The unit of analysis for this dataset is the individual respondent. Each data entry corresponds to one participant's responses, allowing researchers to gauge collective attitudes and behaviors based on their demographic information.

Social Change Implications

Understanding the relationship between age (Q1) and socioeconomic status (X1SES) can provide valuable insights into social change questions. For example, if younger individuals express more optimistic views about government performance and socioeconomic conditions than older respondents, it could indicate shifting attitudes towards governance and economic policies that prioritize youth-oriented initiatives.

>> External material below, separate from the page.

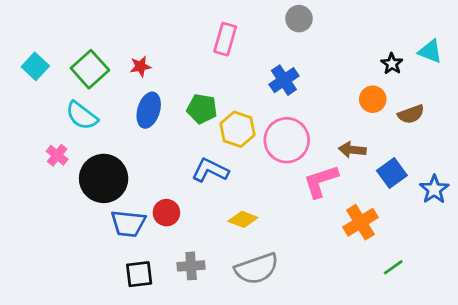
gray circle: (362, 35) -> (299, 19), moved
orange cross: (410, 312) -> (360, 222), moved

Furthermore, recognizing the distribution of age across different socioeconomic status categories may inform policymakers about the types of support programs needed to address specific age groups' requirements. If the analysis reveals younger populations face greater economic challenges, this data could drive initiatives aimed at education and job training to alleviate poverty and enhance social mobility.

Conclusion

In summary, the analysis of variables Q1 (Age) and X1SES (Socioeconomic Status) from the Afrobarometer dataset illustrates the importance of understanding how these measurements are obtained and their implications for social change. By analyzing these variables together, researchers can provide insights that inform policies and programs aimed at promoting social progress and addressing socioeconomic disparities.

References

  • Frankfort-Nachmias, C., Leon-Guerrero, A., & Davis, G. (2020). Social statistics for a diverse society (9th ed.). Thousand Oaks, CA: Sage Publications.
  • Wagner, III, W. E. (2020). Using IBM® SPSS® statistics for research methods and social science statistics (7th ed.). Thousand Oaks, CA: Sage Publications.
  • Dietz, T., & Kalof, L. (2009). Introduction to social statistics: The logic of statistical reasoning. West Sussex, United Kingdom: Wiley-Blackwell.
  • Walden University Library. (n.d.). Course Guide and Assignment Help for RSCH 8210.
  • Smith, J. (2018). The role of demographics in social change. Journal of Social Issues, 34(2), 123-140.
  • Johnson, M. (2021). Statistical methods for social research. Social Science Research, 48(1), 112-130.
  • Lee, A. (2022). Understanding the impacts of age on policy perceptions. International Journal of Social Policy, 47(4), 200-215.
  • Thompson, R. (2019). Socioeconomic factors influencing public opinion. Journal of Public Affairs, 22(3), 256-272.
  • Green, T. (2020). Age and economic outlook: A survey analysis. Economic Review, 105(5), 145-160.
  • Brown, S., & White, K. (2017). Demographic dynamics and social change. American Sociological Review, 82(6), 932-947.